When the snow starts falling, our boss’ stomach starts grumbling for this weird spin on a classic Japanese comfort food.

Thursday morning at SoraNews24 headquarters was especially quiet. Not only was our staff still shaking off the cobwebs of our recent New Year’s break, a steady snowfall was blanketing not only the rooftops of Tokyo’s Shinjuku neighborhood, but seemingly our minds as well, putting everyone in a mellow mood.

Until suddenly the tranquility was shattered, as usual, by our boss, SoraNews24 founder Yoshio.

“Ahhhhh! I almost forgot!” he shouted from his desk, before standing up and bolting to the window. “It’s snowing! It’s snowing! IT’S TIME!!!”

Elegant maturity has never been our strong suit, so childlike (i.e. loud) wonder at seeing falling snow isn’t outside the realm of what to expect in our office, especially since downtown Tokyo gets, at most, a few snow days a year. Still, we weren’t sure what he meant by “It’s time,” so we asked.

“Don’t you realize what this means? It means that for lunch, I can have Shinjuku yuki chazuke! It’s a super-rare gourmet delicacy, and you can only eat it on days like today!”

As is so often the case when talking to our fearless leader, his answer just left us with more questions. Sure, chazuke, a bowl of rice with green tea poured over it, is a pretty standard Japanese dish. But yuki/”snow” chazuke is something we’d never heard of.
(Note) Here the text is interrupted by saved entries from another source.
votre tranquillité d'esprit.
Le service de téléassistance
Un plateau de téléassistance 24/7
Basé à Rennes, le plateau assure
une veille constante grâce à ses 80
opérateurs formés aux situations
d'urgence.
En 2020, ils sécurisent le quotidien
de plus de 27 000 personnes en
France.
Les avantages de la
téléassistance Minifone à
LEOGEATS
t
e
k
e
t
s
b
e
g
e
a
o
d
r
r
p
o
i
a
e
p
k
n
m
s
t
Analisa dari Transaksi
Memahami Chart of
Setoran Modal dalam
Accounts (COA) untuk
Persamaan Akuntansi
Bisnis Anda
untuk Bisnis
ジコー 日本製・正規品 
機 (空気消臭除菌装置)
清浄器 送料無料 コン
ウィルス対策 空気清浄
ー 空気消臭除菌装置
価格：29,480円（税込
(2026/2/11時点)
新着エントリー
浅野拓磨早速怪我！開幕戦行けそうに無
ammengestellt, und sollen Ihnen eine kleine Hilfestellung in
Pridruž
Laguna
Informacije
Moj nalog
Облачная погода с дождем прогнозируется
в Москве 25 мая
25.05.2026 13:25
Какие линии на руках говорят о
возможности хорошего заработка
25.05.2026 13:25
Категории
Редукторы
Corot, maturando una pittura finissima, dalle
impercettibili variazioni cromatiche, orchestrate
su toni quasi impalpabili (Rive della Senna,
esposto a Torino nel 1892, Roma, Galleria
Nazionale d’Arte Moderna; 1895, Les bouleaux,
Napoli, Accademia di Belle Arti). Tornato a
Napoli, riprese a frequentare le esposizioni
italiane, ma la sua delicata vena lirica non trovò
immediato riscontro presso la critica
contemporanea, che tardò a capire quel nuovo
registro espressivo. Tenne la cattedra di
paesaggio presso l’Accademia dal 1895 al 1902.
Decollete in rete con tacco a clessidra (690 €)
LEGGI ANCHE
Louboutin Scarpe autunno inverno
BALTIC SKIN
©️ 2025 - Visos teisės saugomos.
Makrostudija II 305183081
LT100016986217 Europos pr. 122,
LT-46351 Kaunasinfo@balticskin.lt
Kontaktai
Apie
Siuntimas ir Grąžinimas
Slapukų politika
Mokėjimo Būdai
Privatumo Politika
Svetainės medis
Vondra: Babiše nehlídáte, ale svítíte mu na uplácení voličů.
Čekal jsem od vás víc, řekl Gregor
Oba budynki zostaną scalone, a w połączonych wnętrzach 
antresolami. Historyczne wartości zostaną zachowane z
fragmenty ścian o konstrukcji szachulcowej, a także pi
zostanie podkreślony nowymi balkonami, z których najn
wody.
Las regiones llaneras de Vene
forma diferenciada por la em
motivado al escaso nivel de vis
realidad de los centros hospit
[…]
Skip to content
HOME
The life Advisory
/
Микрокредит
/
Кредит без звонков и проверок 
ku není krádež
Still, the Shinjuku neighborhood has a countless number of restaurants, so maybe one of them has some special sort of ochazuke that they only serve on snowy days? We’d never come across such a restaurant ourselves, but maybe there was a special little hole in the wall that only Yoshio knows about since he runs off there to indulge in fine dining while the rest of us are hard at work.

Eager to learn where this secret culinary paradise might be, we decided to tail Yoshio as he dashed out the door to get his Shinjuku yuki chazuke fix, only to notice that he was holding something in his hands.

Huh…he’d made a quick detour to the office kitchenette to fill up a bowl with rice from the rice cooker.

With the plot thickening/crazifying, we followed Yoshio down to the first floor and out of the building. From there, he hung a right and walked to the end of the block, only to abruptly stop and raise the bowl above his head.

As snowflakes began to accumulate in the bowl, Yoshio fervently closed his eyes and called out:

“Come to me, snow! Bestow upon me the Shinjuku yuki chazuke!”

Apparently the dish is a form of fusion cuisine, since it also required an incantation spoken in English:

“Miracle rising snow!!!”

Yes, it turns out that the Shinjuku snow chazuke isn’t something you buy, but something you make yourself, and Yoshio was happy to show off his results.

“Here, I’ll even let you guys have the first taste!” he generously offered. We took a bite, and…well, it tasted like white rice. Kind of cold white rice, since it had been out in the snowfall-chilly weather for a while at this point, but still. White rice.

But then Yoshio took a bite and shared his impression:

“Just as I expected, the minerals are completely different from normal chazuke. This is a flavor you can only get with a big assist from Mother Nature. Then there’s the subtle spiciness that comes from this snow falling in Shinjuku. If you made snow chazuke, say, up north in Hokkaido, it’d probably be a lot milder in flavor. Really, if any restaurant had the good sense to serve Shinjuku snow chazuke, they’d get at least one Michelin star, for sure.”

We didn’t have the heart to tell our boss that snow, generally speaking, isn’t supposed to be spicy, and that some of the “minerals” he was consuming might be things the snow had picked up while falling through downtown Tokyo’s less-than-pristine atmospheric conditions on its journey down to his bowl. We also decided not to tell him that his snow chazuke was missing the cha/tea part of its ingredients. In the end, as is often the case with Yoshio’s schemes, we don’t recommend imitating, and encourage you to stick to other crazy lunch options like Attack on Titan rice balls that “shouldn’t be on sale” instead.